Records excerpted from a collection:
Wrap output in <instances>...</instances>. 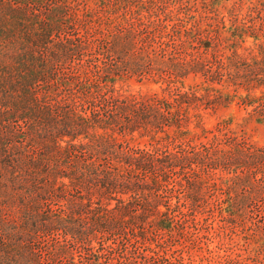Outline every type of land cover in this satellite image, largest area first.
Here are the masks:
<instances>
[{
  "label": "rangeland",
  "instance_id": "rangeland-1",
  "mask_svg": "<svg viewBox=\"0 0 264 264\" xmlns=\"http://www.w3.org/2000/svg\"><path fill=\"white\" fill-rule=\"evenodd\" d=\"M0 8V264H87L97 255L102 264H113L121 255L123 264H264V0H0ZM35 30L51 33L46 42L50 46L74 38L67 45L73 55L72 61L46 63L30 83V32ZM237 72L251 79L249 90L239 88L252 96L247 106L227 104L218 97L236 87ZM30 90L46 105L60 101L56 112L60 119L74 110L88 111L97 122L80 139L92 142L87 133L96 130L117 136L113 146L105 141L100 146L95 140L79 149L81 161L93 164L99 174L108 167L117 174L116 156L131 146L162 156L159 164L165 170H157L166 171L171 182L187 185L192 180L190 188L178 182L173 193L153 196L166 212L179 198L188 201L185 213L174 221L179 226L159 231L149 241L135 239L130 229L127 235L116 228H102L89 240L65 230L66 224L75 229L83 222L78 215L71 219L70 197L62 196L45 201L44 211L56 227L31 229L35 220L30 219V210H18L23 207L19 196L30 195V157H43L44 150L39 139L30 137L35 121ZM118 90L167 99L166 103L147 99V106L135 102L133 114L124 116L118 113L123 104ZM192 90L203 96L196 103L173 98ZM197 111L204 113L206 128L227 134L224 149L241 142L247 154L240 158L257 163L248 167L232 156L220 165L212 133L194 127ZM223 120L229 124L218 132L215 127ZM181 128L195 130L201 138L191 133L180 136ZM175 151L202 153L205 162L168 166V156ZM152 175L153 171H139L132 181L149 183ZM122 191L112 194V206L120 204L119 199L138 197L134 190ZM196 191L202 202L190 199V192ZM75 194L91 193L84 188ZM92 201V208L101 203L96 195ZM64 218L70 223L62 222ZM43 221L39 219V224Z\"/></svg>",
  "mask_w": 264,
  "mask_h": 264
},
{
  "label": "trees",
  "instance_id": "trees-1",
  "mask_svg": "<svg viewBox=\"0 0 264 264\" xmlns=\"http://www.w3.org/2000/svg\"><path fill=\"white\" fill-rule=\"evenodd\" d=\"M50 36V32L39 33V31L36 30L34 33L30 32V83L38 77V72L44 68L43 66H45L46 63H49L50 61L53 62V60L72 61V49L67 48V45L68 43H73L72 41H74V38L66 37L65 39H60L50 46L49 43H46ZM76 39L80 40V37H76ZM41 42H45V44L42 45L44 49L38 50L37 47L41 46ZM42 61L44 62V65H42ZM234 76L235 77L233 79L236 87L232 89V91L228 90L222 92L218 97L222 98L223 102H226L227 104L236 101L240 105L244 104L247 106L250 104L248 99L252 96L250 92L246 94L240 93L239 88L243 86L249 90L250 87H247L246 85L251 83V79L247 74L240 72L235 73ZM244 77H247L246 82H244ZM73 79L75 80V77H73ZM57 82L60 83L59 80H57ZM262 83L264 84V81ZM85 84L88 88L92 87V83L89 81ZM211 87L213 88L212 90H216V87ZM202 89L211 91L208 86H204ZM118 93L119 98L122 99L123 103L118 109V113H121L124 116H128L129 113L133 114L135 110L132 107L136 106L134 104L135 102H139L147 106V99L156 98L153 96L146 97L145 95L138 96L135 94H124L119 92V90ZM172 93L173 92H170V95ZM37 95V93L30 90V115L35 120L32 121V127H30V137L34 140L39 139L43 144L44 156L30 157V195H20L19 203L22 204L21 207H23H18L20 212L30 210V219L35 220L30 224L31 229L40 231L42 226L50 229L52 227H56V223L51 221L52 217L47 215L44 211V208H46L45 201L53 198L61 199L62 196L63 198L70 197L67 210L71 213V219H74L76 215H78L80 221L83 222L80 227H75V229L69 224H66L65 230L68 233L86 235L89 240H91V236H96L97 232L101 231L102 228L103 231L116 228L123 230L127 235L129 234L128 230L130 229L135 239L140 240L143 238L149 241L154 238L153 236L157 237L159 231H173L179 226L176 224L177 222L174 223V221L176 220L177 215H183L185 213L184 208L187 207L188 201H183L179 198L174 203L173 207H168L166 212L165 210H161L159 208L161 203H156L153 196L156 195V197H160L162 191H165L166 193H173L177 189L178 182L185 188L189 187V185L191 187L194 185L192 180L189 179V181H187V185L180 180L177 183L176 181L175 183L173 181L171 182L170 179H168L170 177L166 171L160 172L157 170V167H163V170H165V165L161 166L159 164V162L164 161L162 156L155 154L152 151L138 149L131 146H128V149L117 154L116 157L118 158V165L114 166L118 169L117 174L113 171V167L104 168L99 174L97 169L92 167L93 164L87 162L84 158L81 161L82 150L79 149L88 145L92 146V144L95 143V140L99 143V145L101 142L105 141L104 144L113 146L116 144L115 141H117V136L110 131L99 132L96 130L93 133H87L88 137L92 139V142L80 139L79 137L84 134V130L87 131L89 126L97 122L93 121L94 119L92 115L88 114V111L85 110H74L69 112L68 115H62L63 118L60 119L59 116L56 115V112L59 110L60 101H58V104L55 105H46ZM202 97L203 96L198 95L196 91L192 90L177 93V95H174L173 98L182 102L196 103ZM105 98L108 100V97ZM166 99L167 98H165V96L158 99L156 98V100H160L163 103H166ZM76 105L78 107L79 104L77 103ZM81 107H84V103ZM193 115L196 118V124L194 127L196 129L200 128L204 134L208 135L209 132L212 133V139L217 142V150L220 153V156L217 158V162L220 165L229 161V157L232 156L235 157L232 158L234 159L233 161L239 160L241 164L248 167L257 163L256 161H251L250 159L240 158L241 156L247 154L241 142H236L229 149H224L221 144L227 134L224 133L220 136L217 132H215V129L206 128L204 126L205 115L201 111H197ZM66 117H68V120H64ZM110 117L115 120L117 119L116 115H111ZM228 124V120H223L218 122L215 128L218 132H222ZM134 127L135 125H132L130 129L135 130ZM190 133L192 135H196L198 138H201V134L199 132H195V130L190 128H181L179 135H189ZM168 158L169 159L166 164H170L168 166L171 167H178L181 163H194L200 160L205 162L203 160L205 159L204 155L199 152L195 155H190L186 151H175L170 152ZM63 167L72 168L64 169ZM143 170L153 171L151 181L149 183L132 181L135 173L139 174V171ZM93 174L95 175L93 176ZM65 178L68 180L66 181ZM219 178L225 181L229 180L228 177L221 176ZM240 179H242V177H240ZM84 188L91 194L88 196L85 195V197H82L84 195L75 194L76 189L80 190ZM125 189L136 191V194H138L136 200L134 201L130 198L127 200L119 199L120 204L112 206V203H110V199L113 196L112 194L119 190L124 192L122 190ZM150 189H154L156 192L152 193L150 192ZM262 191L257 190L256 192L263 193ZM190 193V199L192 201L202 202L203 197L198 191H196V193ZM93 195H96L101 203H99L97 207L92 208L91 204L93 202ZM225 199L226 198L223 200ZM220 201L221 200H218V202ZM206 202L211 203L210 200H207ZM227 202L229 206L234 205V202L231 199H228ZM133 203H135V205ZM241 203H244V201H241ZM131 206L135 208L139 207L143 210L138 212L137 209H134L135 211H132ZM47 207H50V205L47 204ZM50 210L51 209H46V212ZM171 211L173 212L171 213ZM2 212L3 207L0 206V221L3 218ZM164 213H168V218L161 217ZM152 216L154 217L151 219L150 217ZM39 219L44 220L43 225L39 224ZM61 221L70 223L67 218H64ZM124 256L125 255H121L117 262H114L113 264H123L124 262H121V259H123ZM89 260L90 261L87 264H102L100 255H97V259L92 258ZM73 264H80V262L74 261Z\"/></svg>",
  "mask_w": 264,
  "mask_h": 264
}]
</instances>
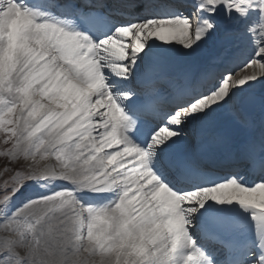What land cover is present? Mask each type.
I'll use <instances>...</instances> for the list:
<instances>
[{"label": "snow or ice", "instance_id": "obj_1", "mask_svg": "<svg viewBox=\"0 0 264 264\" xmlns=\"http://www.w3.org/2000/svg\"><path fill=\"white\" fill-rule=\"evenodd\" d=\"M0 143V264H264V0H0Z\"/></svg>", "mask_w": 264, "mask_h": 264}, {"label": "rangeland", "instance_id": "obj_2", "mask_svg": "<svg viewBox=\"0 0 264 264\" xmlns=\"http://www.w3.org/2000/svg\"><path fill=\"white\" fill-rule=\"evenodd\" d=\"M2 147H3V145H2V143H0V148H2ZM2 164H3V159L0 158V166H2Z\"/></svg>", "mask_w": 264, "mask_h": 264}, {"label": "bare ground", "instance_id": "obj_3", "mask_svg": "<svg viewBox=\"0 0 264 264\" xmlns=\"http://www.w3.org/2000/svg\"><path fill=\"white\" fill-rule=\"evenodd\" d=\"M42 163H44V162H42Z\"/></svg>", "mask_w": 264, "mask_h": 264}]
</instances>
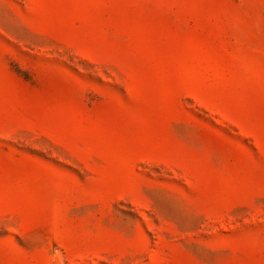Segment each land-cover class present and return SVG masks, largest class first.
<instances>
[{"label": "rangeland", "instance_id": "obj_1", "mask_svg": "<svg viewBox=\"0 0 264 264\" xmlns=\"http://www.w3.org/2000/svg\"><path fill=\"white\" fill-rule=\"evenodd\" d=\"M0 264H264V0H0Z\"/></svg>", "mask_w": 264, "mask_h": 264}]
</instances>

▸ **THE TASK**:
Tally the lines in the data above that contain the string "rangeland", matching case exactly. Reply with the number alone.

▸ **RIGHT ANSWER**:
4